论文标题：Rumor Detection on Social Media with Event Augmentations
论文作者：Zhenyu He, Ce Li, Fan Zhou, Yi Yang
论文来源：2021，SIGIR
论文地址：download
论文代码：download

1 Introduction

　　现有的深度学习方法取得了巨大的成功，但是这些方法需要大量可靠的标记数据集来训练，这是耗时和数据低效的。为此，本文提出了 RDEA ，通过事件增强在社交媒体上的谣言检测（RDEA），该方案创新地集成了三种增强策略，通过修改回复属性和事件结构，提取有意义的谣言传播模式，并学习用户参与的内在表示。

　　贡献：

- 涉及了三种可解释的数据增强策略，这在谣言时间图数据中没有得到充分的探索；
- 在谣言数据集中使用对比自监督的方法进行预训练；
- REDA 远高于其他监督学习方法；

2 Methodology

　　总体框架如下：

　　主要包括三个模块：

- event graph data augmentation
- contrastive pre-training
- model fne-tuning

2.1 Event Augmentation

　　谣言事件中存在两种用户：

- malicious users
- naive users

　　malicious users 故意传播虚假信息，nvaive users 无意中帮助了 malicious users 传播虚假信息，所以 mask node 是可行的。

　　给定除 root node 的节点特征矩阵 $E^{-r} \in \mathbb{R}^{(|\mathcal{V}|-1) \times d}$，以及一个 mask rate $p_{m}$，mask 后的节点特征矩阵为：

　　　　$E_{\text {mask }}^{-r}=\mathrm{M} \odot E^{-r} $

　　其中，$M \in\{0,1\}^{(|\mathcal{V}|-1) \times d}$ 代表着 mask matrix，随机删除 $ (|\mathcal{V}|-1) \times p_{m}$ 行节点特征矩阵。

2.2 Subgraph

　　用户在早期阶段通常是支持真实谣言的，所以，在模型训练时，如果过多的访问谣言事件的整个生命周期，将阻碍早期谣言检测的准确性，所以本文采取随机游走生成谣言事件的子图 $G_{i_sub}$。

2.3 Edge dropping

　　形式上，给定一个邻接矩阵 $A$ 和 $N_{e}$ 条边和丢弃率 $p_{d}$，应用 DropEdge 后的邻接矩阵 $A_{d r o p}$，其计算方法如下：

　　　　$A_{d r o p}=A-A^{\prime}$

　　其中，$A^{\prime}$ 是随机采样 $N_{e} \times p_{d} $ 条边的邻接矩阵。

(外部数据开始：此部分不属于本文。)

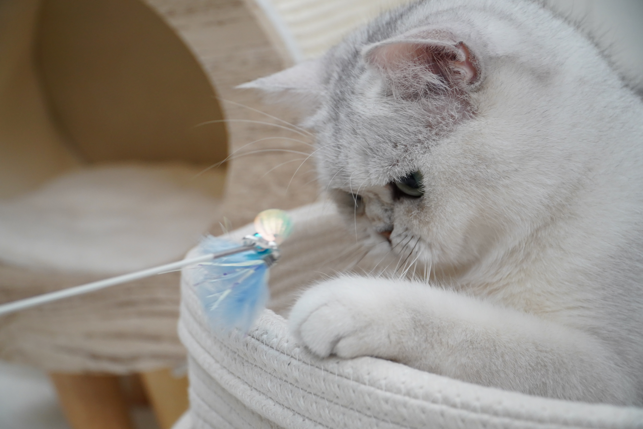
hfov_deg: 34.5
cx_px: 322
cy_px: 214
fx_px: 1036
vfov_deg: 23.4
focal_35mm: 58
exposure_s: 1/320
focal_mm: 39
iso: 1600
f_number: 4
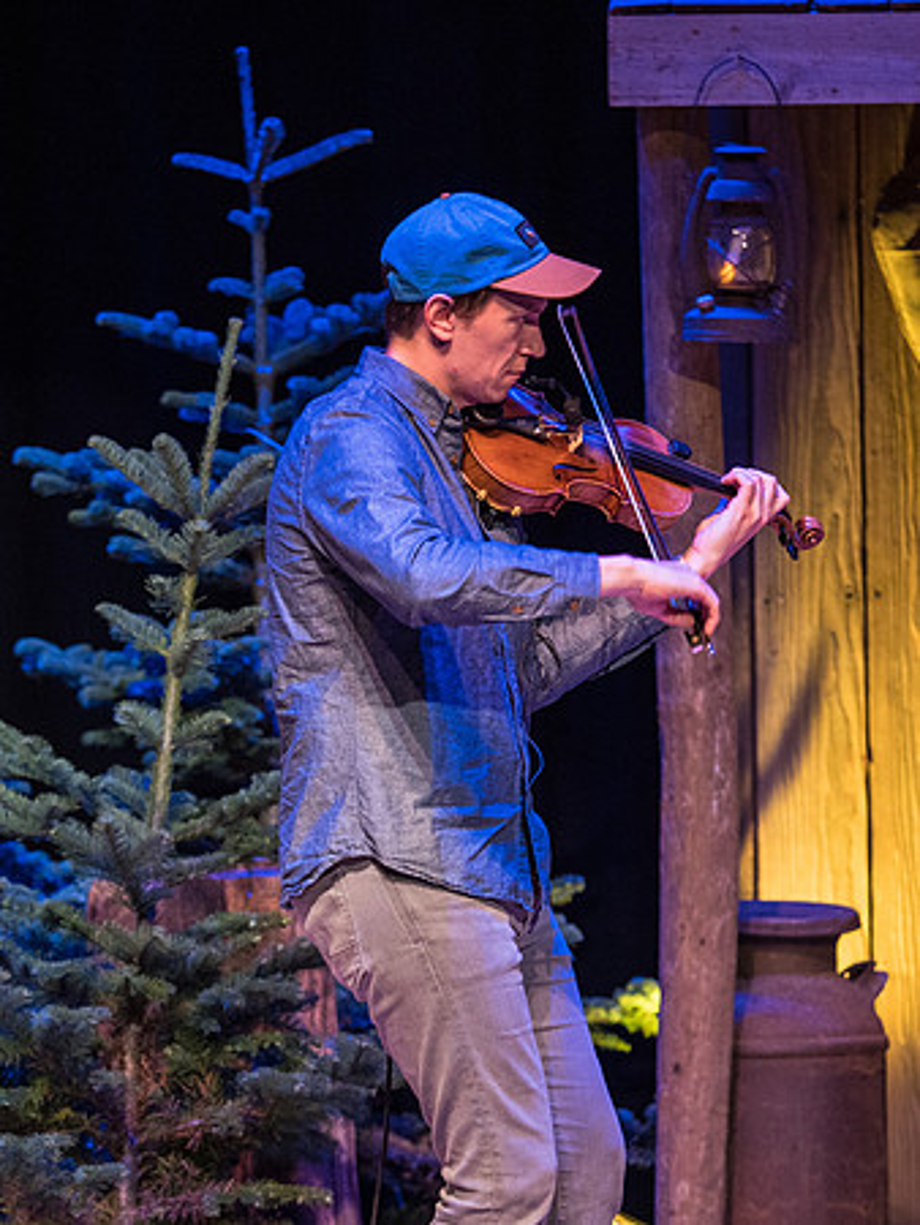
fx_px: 14156
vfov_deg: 5.0
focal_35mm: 400
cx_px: 469
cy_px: 612
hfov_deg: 3.7
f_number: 2.8
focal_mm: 150
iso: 800
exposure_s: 1/100
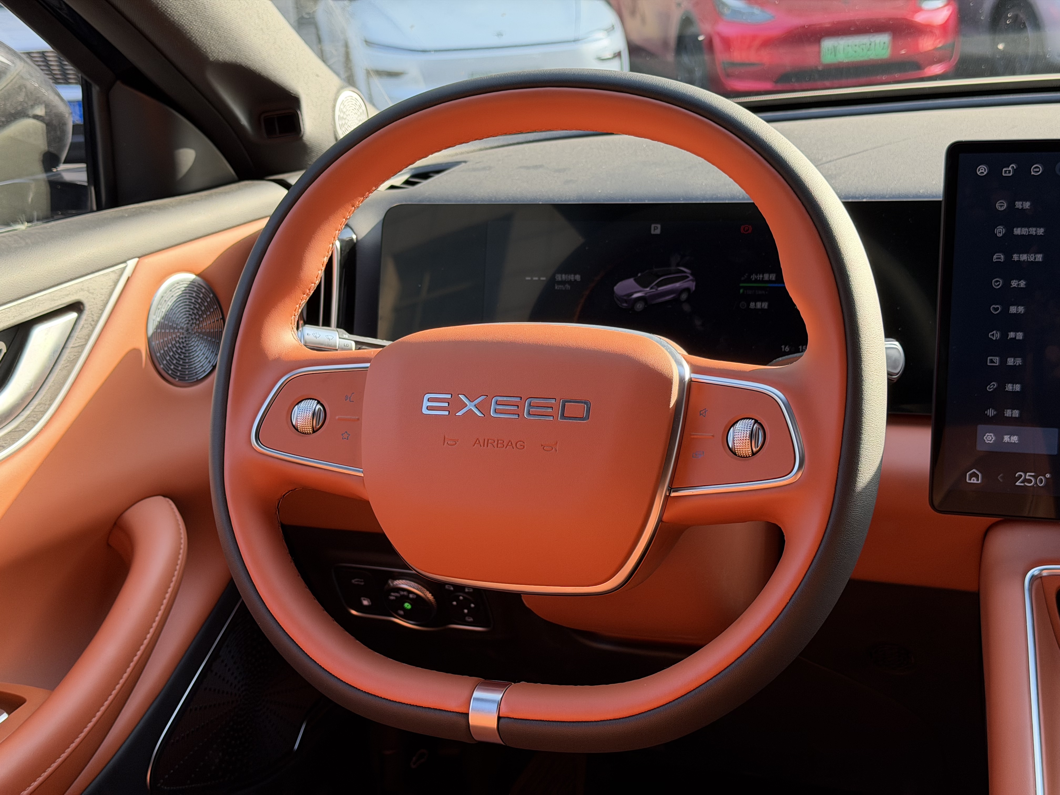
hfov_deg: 39.7
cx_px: 530
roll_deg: +3.4
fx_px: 1470
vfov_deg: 30.3
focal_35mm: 48
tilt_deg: -17.0
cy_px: 398
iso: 125
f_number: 1.78
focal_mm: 6.76
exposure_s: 1/214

2.2 Contrastive Pre-training

　　在本节将介绍如何通过在输入事件和增强事件之间的对比预训练来获得互信息。

　　形式上，对于 node $j$ 和 event graph $G$，self-supervised learning 过程如下：

　　　　$\begin{array}{l}h_{j}^{(k)} &=&\operatorname{GCL}\left(h_{j}^{(k-1)}\right) \\h^{j} &=&\operatorname{CONCAT}\left(\left\{h_{j}^{(k)}\right\}_{k=1}^{K}\right)\\H(G) &=&\operatorname{READOUT}\left(\left\{h^{j}\right\}_{j=1}^{|\mathcal{V}|}\right)\end{array}$

　　其中，$h_{j}^{(k)}$ 是节点在第 $k$ 层的特征向量。GCL 是 graph convolutional encoder ，$h^{j}$ 是通过将 GCL 所有层的特征向量汇总为一个特征向量，该特征向量捕获以每个节点为中心的不同尺度信息，$H(G)$ 是应用 READOUT 函数的给定事件图的全局表示。本文并选择 GIN 作为 GCL 和 mean 作为 READOUT 函数。对比预训练的目标是使谣言传播图数据集上的互信息（MI）最大化，其计算方法为：

　　　　${\large \begin{aligned}I_{\psi}\left(h^{j}(G) ; H(G)\right):=& \mathbb{E}\left[-\operatorname{sp}\left(-T_{\psi}\left(\vec{h}^{j}\left(G_{i}^{\text {pos }}\right), H\left(G_{i}\right)\right)\right)\right] \\&-\mathbb{E}\left[\operatorname{sp}\left(T_{\psi}\left(\vec{h}^{j}\left(G_{i}^{n e g}\right), H\left(G_{i}\right)\right)\right)\right]\end{aligned}} $

　　其中，$I_{\psi}$ 为互信息估计器，$T_{\psi}$ 为鉴别器（discriminator），$G_{i}$ 是输入 event 的 graph，$G_{i}^{\text {pos }}$ 是 $G_{i}$ 的 positive sample，$G_{i}^{\text {neg }}$ 是 $G_{i}$ 的负样本，$s p(z)=\log \left(1+e^{z}\right)$ 是 softplus function。对于正样本，可以是 $G_{i}\left(E_{\text {mask }}^{-r}\right)$，$G_{i_{-} s u b$，$G_{i}\left(A_{d r o p}\right)$，负样本是一个 batch 中其他 event graph 的局部表示。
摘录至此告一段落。